Tuesday, June 25, 2013

Mad Men Goes West

The critics seemed to turn against Mad Men for the first time in season six.  Was it repeating itself?  Was it not moving forward?  Was the magic gone?  But the show finally settled into a groove and thing started paying off.  And now after the final episode, "In Care Of," the season is even being called one of its best.

Mad Men, even at its weakest, has always been fascinating.  But the last few episodes have been strong and, I think, there are just enough variations still to be played that one more season will cap it off.

The show ended the season with its three main character at crossroads.

First there's Pete, almost a figure of fun.  He's outmaneuvered by his new nemesis, Bob Benson, and loses his place in the Detroit account.  So he ends up going off to the new California branch. Siberia, yes, but perhaps a chance to find himself, now that he's lost everything (as his wife Trudy reminds him in a speech that's too knowing).  His mother also seems to have been murdered, but he takes it pretty well.

Poor Peggy has the toughest time of it, as she has no say in anything.  She lost one lover and was ready to go on to the next--Ted.  He seemed ready, too. Until he took the idea (from Don, who took it from Stan) that he had to leave for California just to get away.  He so strongly attracted to Peggy that he has to do it to save his family. (Ted's back-and-forth this season has been confusing, especially as he's essentially a new character and it's hard to get a bead on him).  So, like Pete, she's lost everything, except, as always, her career is going up and up--she ends the show in Don's office, and we get the iconic Mad Men shot from behind, but now it's Peggy.

Then there's Don, whose ongoing crisis came to a head.  He's had it tough this year with Megan, and then Sally catching him in the act, and has lately been living in a bottle.  At the pitch meeting, we first see the Don of old--spinning a tale and killing it with Hershey's.  Even his colleagues beam at how masterful he is.  Then he has a breakdown (or breakthrough) and needs to tell his clients the truth--about how he was raised in a whorehouse and how much Hershey's meant to him then. Much of this episode had callbacks to the beginning, and this was the biggest--a dark version of his first-season Carousel pitch. Then, he dug deep into his life to sell something, now he used it to sabotage his career.
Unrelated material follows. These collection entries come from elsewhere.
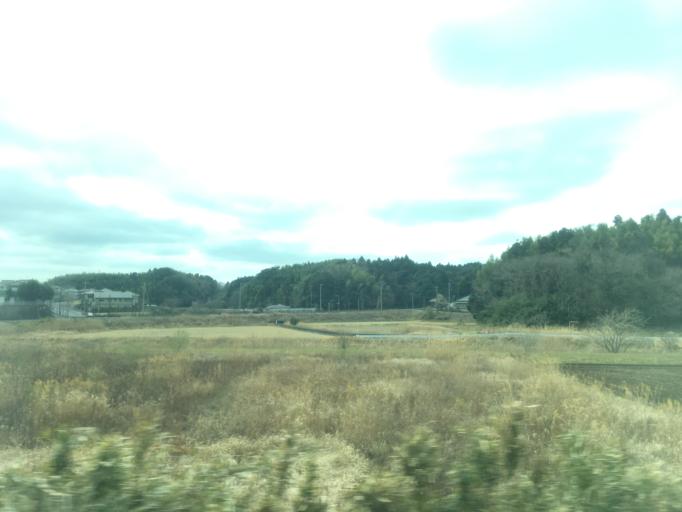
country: JP
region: Chiba
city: Narita
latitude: 35.7889
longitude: 140.3014
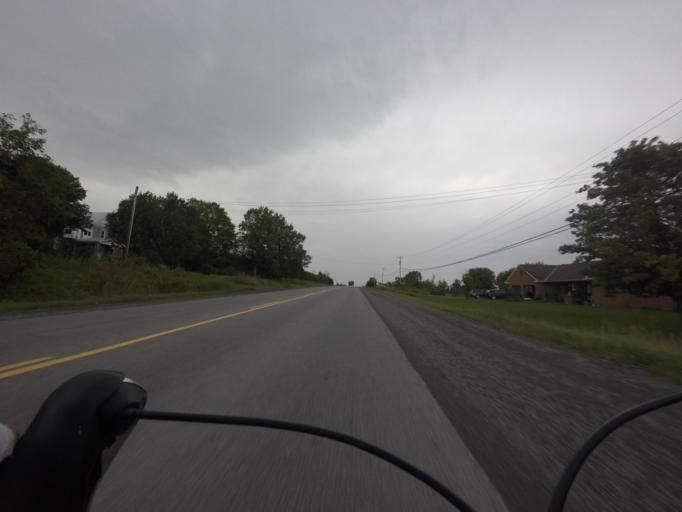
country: CA
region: Ontario
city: Bells Corners
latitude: 45.1673
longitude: -75.7126
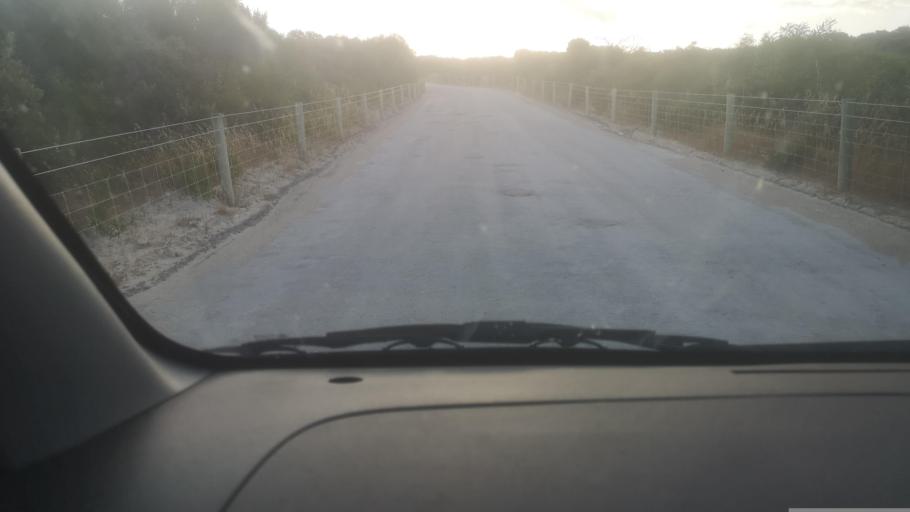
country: AU
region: Western Australia
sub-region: Wanneroo
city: Two Rocks
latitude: -31.5190
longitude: 115.6103
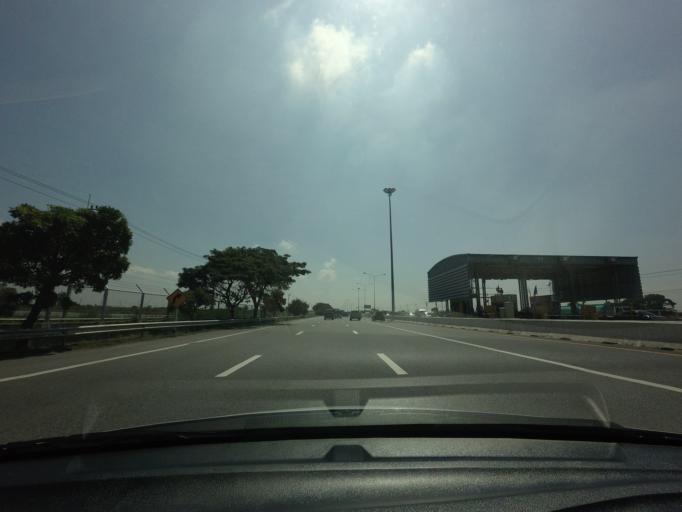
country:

Don had been ready to go to California with Megan and start over, but had decided instead to stay and face his fears (or avoid them and drink more--who knows with Don?).  But Sterling Cooper could only take so much of his erratic behavior, and, in the episode's big moment, Don gets the Freddy Rumsen treatment.  He'll be on indefinite leave--he even gets to see headhunter Duck on his way out.  And with Megan still going West, Betty unsure of herself and Sally not sure what to make of him, he could go in any direction.

The others had their stories, especially Roger, who's sharing in his new son's life (but not Joan's) while cutting off his grown kids.  But, by and large, most of the other main characters weren't well served this season.  Kenny seemed almost an afterthought, and he ended up back with his family, playing it safe.  Joan didn't have nearly enough to do (though, like Roger, I'm not thrilled she's with Bob).  Betty hardly seems in the series any more (fine by me).  And Harry, one of my favorite characters, simply pops in now and again for comic relief.

For that matter, Stan, who at least stood up for himself, seems to be going nowhere (anyway, he had no chance of getting to the promised land of California) while Ginsberg, who last season was doing most of the company's work, is practically AWOL. Meanwhile, Ted and the gang (especially the wonderful Harry Hamlin as Jim Cutler) provided a new dynamic--which was essentially an unstable nucleus that was bound to blow apart. And now it has, with the characters scattered all over.  Which leads us to wonder how they'll tie this all together in season seven.


Anonymous Anonymous said...

How about the anachronistic use of the term "bicoastal"?